As a big proportion of intel is going to get thrown away at the end of this year, the risk of having to revert to the old concept if this change fails is not there.
It would do a disservice to Racing Point if fans felt it had taken a massive shortcut in building a pink Mercedes. There is still an awful amount of research and development to undertake, as well as actual manufacturing – the suspension systems, wishbones, chassis and aerodynamic surfaces, for example, are all Racing Point.
“I think we’ve taken a very, very big risk with what we’ve done,” insists Green. “It’s not insignificant and the amount of work that has to go into understanding another teams philosophy from the outside looking in is huge.

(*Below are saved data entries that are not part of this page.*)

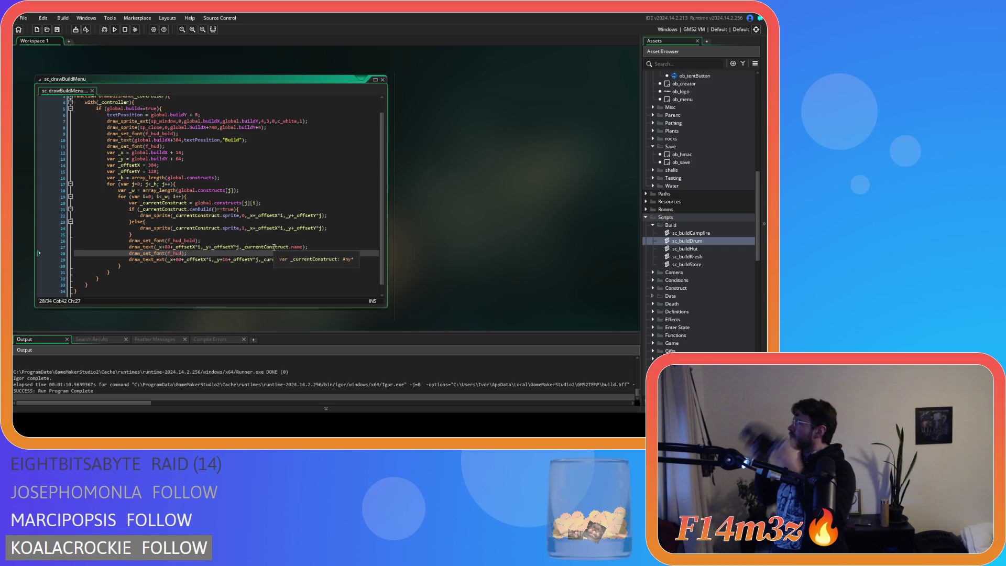
Change the draw_text_ext wrap width on line 29 from 272 to 256
mouse_move(149, 222)
mouse_down()
mouse_move(217, 216)
mouse_move(199, 215)
mouse_up()
click(327, 216)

“I’m proud of everything. To get to where we started from six months ago to doing what we’re doing now is a tremendous effort.”

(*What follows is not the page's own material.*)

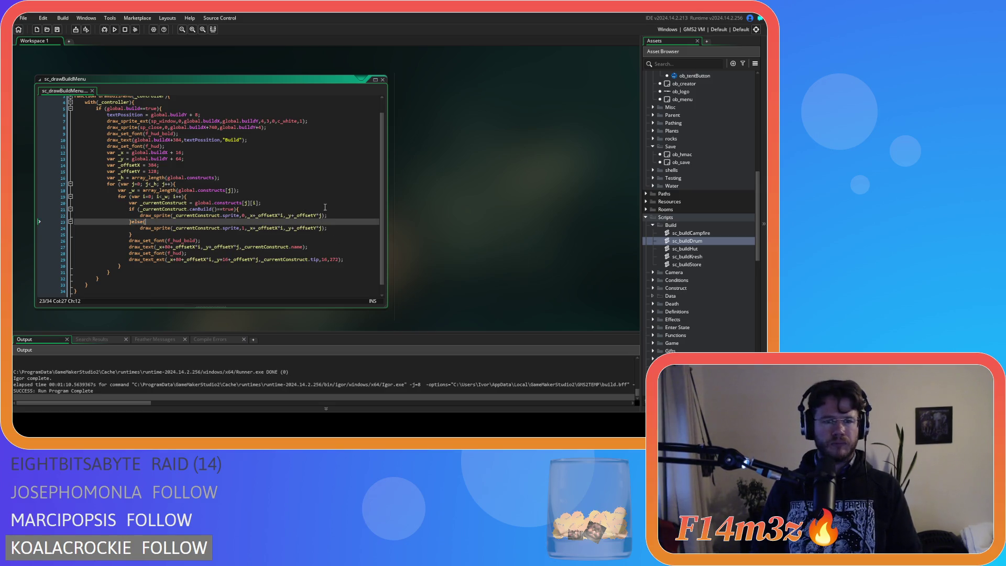
double_click(334, 259)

The results of the first week of testing offer the first sign of validation in what Racing Point has done. This is a team of people that has always found pride and success in being intelligent workers, not just in what they do but how they do it, and the RP20 looks another good example of that.
It is worth remembering that when the Racing Point name joined the grid, it was because the financial trouble that dogged Force India for so long finally caught up with the business. New ownership, big investment and (from 2021) Aston Martin works team status are all signs of ‘Team Silverstone’ having the financial firepower to take that efficiency to the next level.
When it is renamed Aston Martin in a year’s time, the Racing Point identity will disappear from F1 in very different circumstances to how it joined the grid.
If it comes anywhere near to mastering what Mercedes has made work so effectively, it might well depart it in a blaze of glory.